## Dataset entries
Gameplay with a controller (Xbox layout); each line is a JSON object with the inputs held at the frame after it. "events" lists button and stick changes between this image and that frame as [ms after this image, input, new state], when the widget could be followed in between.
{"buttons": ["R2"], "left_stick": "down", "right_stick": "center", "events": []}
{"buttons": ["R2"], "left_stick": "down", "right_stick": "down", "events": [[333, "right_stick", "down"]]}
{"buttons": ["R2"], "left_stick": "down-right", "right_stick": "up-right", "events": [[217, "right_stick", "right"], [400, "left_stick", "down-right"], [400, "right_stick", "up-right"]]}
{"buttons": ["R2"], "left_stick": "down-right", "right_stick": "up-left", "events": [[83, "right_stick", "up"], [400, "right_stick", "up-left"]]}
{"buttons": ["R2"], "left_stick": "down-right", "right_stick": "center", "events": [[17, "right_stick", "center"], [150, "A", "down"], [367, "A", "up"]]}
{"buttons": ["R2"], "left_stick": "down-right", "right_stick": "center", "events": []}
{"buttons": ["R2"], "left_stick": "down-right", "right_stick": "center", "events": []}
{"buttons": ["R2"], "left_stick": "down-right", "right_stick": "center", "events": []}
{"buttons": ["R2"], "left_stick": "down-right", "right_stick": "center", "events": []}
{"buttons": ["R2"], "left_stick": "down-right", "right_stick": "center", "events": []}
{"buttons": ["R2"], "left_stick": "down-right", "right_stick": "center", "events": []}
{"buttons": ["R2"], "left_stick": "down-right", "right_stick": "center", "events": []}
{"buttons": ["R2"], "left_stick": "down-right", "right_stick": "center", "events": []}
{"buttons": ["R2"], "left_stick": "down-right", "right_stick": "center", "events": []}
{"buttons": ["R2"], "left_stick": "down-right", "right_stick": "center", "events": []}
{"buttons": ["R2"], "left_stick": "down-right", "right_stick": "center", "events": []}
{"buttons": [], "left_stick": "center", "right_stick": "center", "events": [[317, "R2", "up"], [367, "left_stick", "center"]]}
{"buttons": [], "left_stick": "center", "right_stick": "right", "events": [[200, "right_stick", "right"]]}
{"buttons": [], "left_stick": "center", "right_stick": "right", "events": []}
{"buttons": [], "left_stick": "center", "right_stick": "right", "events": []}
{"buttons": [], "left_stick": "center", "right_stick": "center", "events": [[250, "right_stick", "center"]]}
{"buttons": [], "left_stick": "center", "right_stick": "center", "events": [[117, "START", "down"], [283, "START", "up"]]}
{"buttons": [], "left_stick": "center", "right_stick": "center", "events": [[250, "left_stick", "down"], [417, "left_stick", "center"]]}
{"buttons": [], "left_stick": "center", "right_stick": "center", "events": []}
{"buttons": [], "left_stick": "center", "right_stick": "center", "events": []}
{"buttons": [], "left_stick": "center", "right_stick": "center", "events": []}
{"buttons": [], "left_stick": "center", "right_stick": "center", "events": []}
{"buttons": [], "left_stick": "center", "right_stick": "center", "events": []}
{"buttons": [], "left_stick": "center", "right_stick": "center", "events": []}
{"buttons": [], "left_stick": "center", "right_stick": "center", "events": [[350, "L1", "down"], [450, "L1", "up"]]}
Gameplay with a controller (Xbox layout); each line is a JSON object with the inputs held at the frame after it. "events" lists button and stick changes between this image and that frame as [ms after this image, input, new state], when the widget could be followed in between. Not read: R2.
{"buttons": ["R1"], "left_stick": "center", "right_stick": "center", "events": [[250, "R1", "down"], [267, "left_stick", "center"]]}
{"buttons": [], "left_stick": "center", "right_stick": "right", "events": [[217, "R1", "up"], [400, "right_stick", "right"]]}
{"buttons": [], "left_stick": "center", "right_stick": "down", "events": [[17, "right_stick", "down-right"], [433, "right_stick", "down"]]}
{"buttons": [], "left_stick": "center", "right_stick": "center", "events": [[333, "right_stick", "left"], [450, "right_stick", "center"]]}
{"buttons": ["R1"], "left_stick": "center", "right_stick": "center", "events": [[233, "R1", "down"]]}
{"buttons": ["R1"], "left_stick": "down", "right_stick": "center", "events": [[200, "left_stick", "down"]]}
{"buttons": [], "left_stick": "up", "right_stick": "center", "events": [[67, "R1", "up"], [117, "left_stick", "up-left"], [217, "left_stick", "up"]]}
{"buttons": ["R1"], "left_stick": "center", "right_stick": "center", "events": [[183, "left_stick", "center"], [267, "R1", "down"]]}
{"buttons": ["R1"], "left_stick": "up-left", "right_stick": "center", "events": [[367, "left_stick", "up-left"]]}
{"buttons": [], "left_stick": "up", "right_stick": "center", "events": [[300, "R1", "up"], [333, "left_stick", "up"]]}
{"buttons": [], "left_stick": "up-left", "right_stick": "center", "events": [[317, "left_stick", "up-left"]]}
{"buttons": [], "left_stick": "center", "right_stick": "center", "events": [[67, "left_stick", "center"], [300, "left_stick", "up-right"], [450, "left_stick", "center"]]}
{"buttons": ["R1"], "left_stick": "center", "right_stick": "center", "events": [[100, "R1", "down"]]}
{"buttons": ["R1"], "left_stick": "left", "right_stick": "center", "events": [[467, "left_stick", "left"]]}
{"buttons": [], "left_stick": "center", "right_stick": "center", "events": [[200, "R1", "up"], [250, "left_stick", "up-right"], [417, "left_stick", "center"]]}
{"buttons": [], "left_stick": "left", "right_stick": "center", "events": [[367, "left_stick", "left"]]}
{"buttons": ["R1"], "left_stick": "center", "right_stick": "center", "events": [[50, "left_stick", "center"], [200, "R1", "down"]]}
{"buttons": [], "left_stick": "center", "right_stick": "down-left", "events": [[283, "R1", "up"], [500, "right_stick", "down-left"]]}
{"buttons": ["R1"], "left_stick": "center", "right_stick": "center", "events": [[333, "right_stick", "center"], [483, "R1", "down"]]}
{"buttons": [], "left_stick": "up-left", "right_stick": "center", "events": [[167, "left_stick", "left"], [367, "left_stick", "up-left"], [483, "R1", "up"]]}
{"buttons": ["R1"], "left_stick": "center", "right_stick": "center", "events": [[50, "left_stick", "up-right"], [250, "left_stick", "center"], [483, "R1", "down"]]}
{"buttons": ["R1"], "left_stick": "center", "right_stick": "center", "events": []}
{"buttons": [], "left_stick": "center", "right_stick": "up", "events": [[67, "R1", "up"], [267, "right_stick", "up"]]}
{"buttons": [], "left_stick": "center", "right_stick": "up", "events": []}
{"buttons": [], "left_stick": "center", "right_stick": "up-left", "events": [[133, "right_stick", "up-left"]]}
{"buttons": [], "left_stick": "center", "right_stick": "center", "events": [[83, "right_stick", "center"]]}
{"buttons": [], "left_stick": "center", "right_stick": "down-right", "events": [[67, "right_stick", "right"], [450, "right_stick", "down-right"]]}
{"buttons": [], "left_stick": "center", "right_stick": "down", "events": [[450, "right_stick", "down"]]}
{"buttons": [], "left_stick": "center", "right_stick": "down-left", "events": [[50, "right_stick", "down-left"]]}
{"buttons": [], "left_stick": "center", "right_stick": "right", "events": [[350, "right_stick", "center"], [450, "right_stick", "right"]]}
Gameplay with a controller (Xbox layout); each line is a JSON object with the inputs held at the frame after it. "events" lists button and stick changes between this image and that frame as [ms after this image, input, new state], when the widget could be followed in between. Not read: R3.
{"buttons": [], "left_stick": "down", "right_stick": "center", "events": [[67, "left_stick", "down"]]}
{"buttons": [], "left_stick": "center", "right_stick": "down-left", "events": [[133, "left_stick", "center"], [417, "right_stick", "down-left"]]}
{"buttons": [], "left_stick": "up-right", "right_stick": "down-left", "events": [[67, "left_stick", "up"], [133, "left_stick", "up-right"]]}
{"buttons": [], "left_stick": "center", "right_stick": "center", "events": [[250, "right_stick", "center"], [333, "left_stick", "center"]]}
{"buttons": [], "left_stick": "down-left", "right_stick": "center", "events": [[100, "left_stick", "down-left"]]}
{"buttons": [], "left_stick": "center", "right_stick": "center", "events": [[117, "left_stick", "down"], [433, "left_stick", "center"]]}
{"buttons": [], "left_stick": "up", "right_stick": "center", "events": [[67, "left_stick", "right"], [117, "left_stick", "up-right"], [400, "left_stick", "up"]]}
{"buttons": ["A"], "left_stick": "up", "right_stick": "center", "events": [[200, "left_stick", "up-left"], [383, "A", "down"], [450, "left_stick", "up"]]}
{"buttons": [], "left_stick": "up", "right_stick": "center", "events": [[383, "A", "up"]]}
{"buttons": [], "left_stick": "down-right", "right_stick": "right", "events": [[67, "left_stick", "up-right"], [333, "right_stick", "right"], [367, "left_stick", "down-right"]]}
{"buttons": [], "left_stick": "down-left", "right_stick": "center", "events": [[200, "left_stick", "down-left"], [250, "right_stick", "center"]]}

## Work order
Locate the word "Gameplay" in the records above, and return each line that has it.

## Result below
Gameplay with a controller (Xbox layout); each line is a JSON object with the inputs held at the frame after it. "events" lists button and stick changes between this image and that frame as [ms after this image, input, new state], when the widget could be followed in between.
Gameplay with a controller (Xbox layout); each line is a JSON object with the inputs held at the frame after it. "events" lists button and stick changes between this image and that frame as [ms after this image, input, new state], when the widget could be followed in between. Not read: R2.
Gameplay with a controller (Xbox layout); each line is a JSON object with the inputs held at the frame after it. "events" lists button and stick changes between this image and that frame as [ms after this image, input, new state], when the widget could be followed in between. Not read: R3.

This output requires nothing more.